**Task directions:** Your answer must consist of exactly the lines below, starting with the line with "34 496 3.39" and going on through the line with "187 145 4.14", and nothing else.

**Supplied material:**
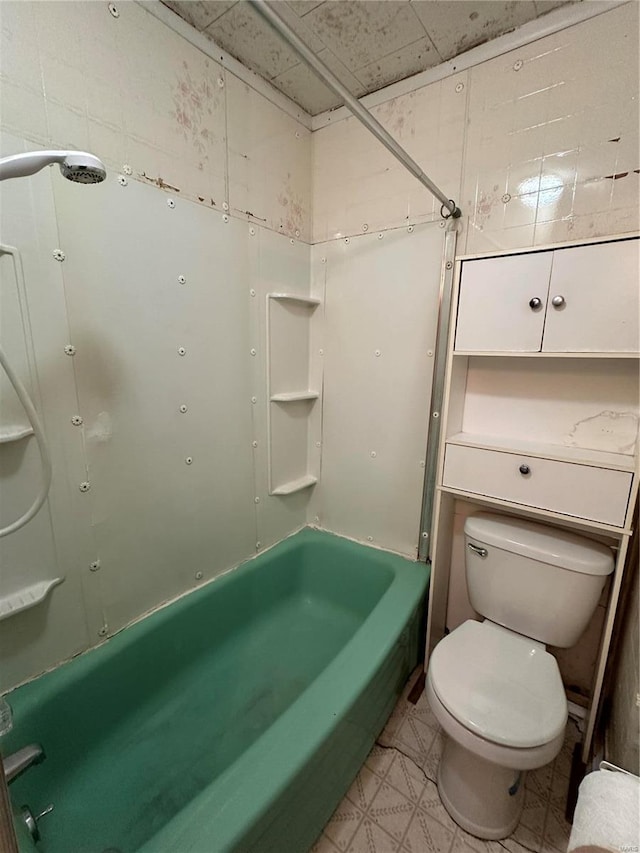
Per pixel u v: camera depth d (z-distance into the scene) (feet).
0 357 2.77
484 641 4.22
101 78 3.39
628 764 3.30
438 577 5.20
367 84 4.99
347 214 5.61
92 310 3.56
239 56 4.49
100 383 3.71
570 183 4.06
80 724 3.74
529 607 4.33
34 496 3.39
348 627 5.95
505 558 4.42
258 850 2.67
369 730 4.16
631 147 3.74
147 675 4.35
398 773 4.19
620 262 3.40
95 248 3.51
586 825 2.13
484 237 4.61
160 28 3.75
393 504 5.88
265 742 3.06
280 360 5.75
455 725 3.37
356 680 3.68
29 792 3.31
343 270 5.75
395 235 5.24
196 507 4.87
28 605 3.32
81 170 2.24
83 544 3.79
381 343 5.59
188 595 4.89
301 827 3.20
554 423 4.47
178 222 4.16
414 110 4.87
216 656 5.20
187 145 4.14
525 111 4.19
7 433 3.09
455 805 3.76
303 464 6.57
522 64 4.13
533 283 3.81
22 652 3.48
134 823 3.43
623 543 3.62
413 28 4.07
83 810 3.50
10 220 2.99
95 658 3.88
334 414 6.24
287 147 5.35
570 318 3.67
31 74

**Task answer:**
34 496 3.39
348 627 5.95
505 558 4.42
258 850 2.67
369 730 4.16
631 147 3.74
147 675 4.35
398 773 4.19
620 262 3.40
95 248 3.51
586 825 2.13
484 237 4.61
160 28 3.75
393 504 5.88
265 742 3.06
280 360 5.75
455 725 3.37
356 680 3.68
29 792 3.31
343 270 5.75
395 235 5.24
196 507 4.87
28 605 3.32
81 170 2.24
83 544 3.79
381 343 5.59
188 595 4.89
301 827 3.20
554 423 4.47
178 222 4.16
414 110 4.87
216 656 5.20
187 145 4.14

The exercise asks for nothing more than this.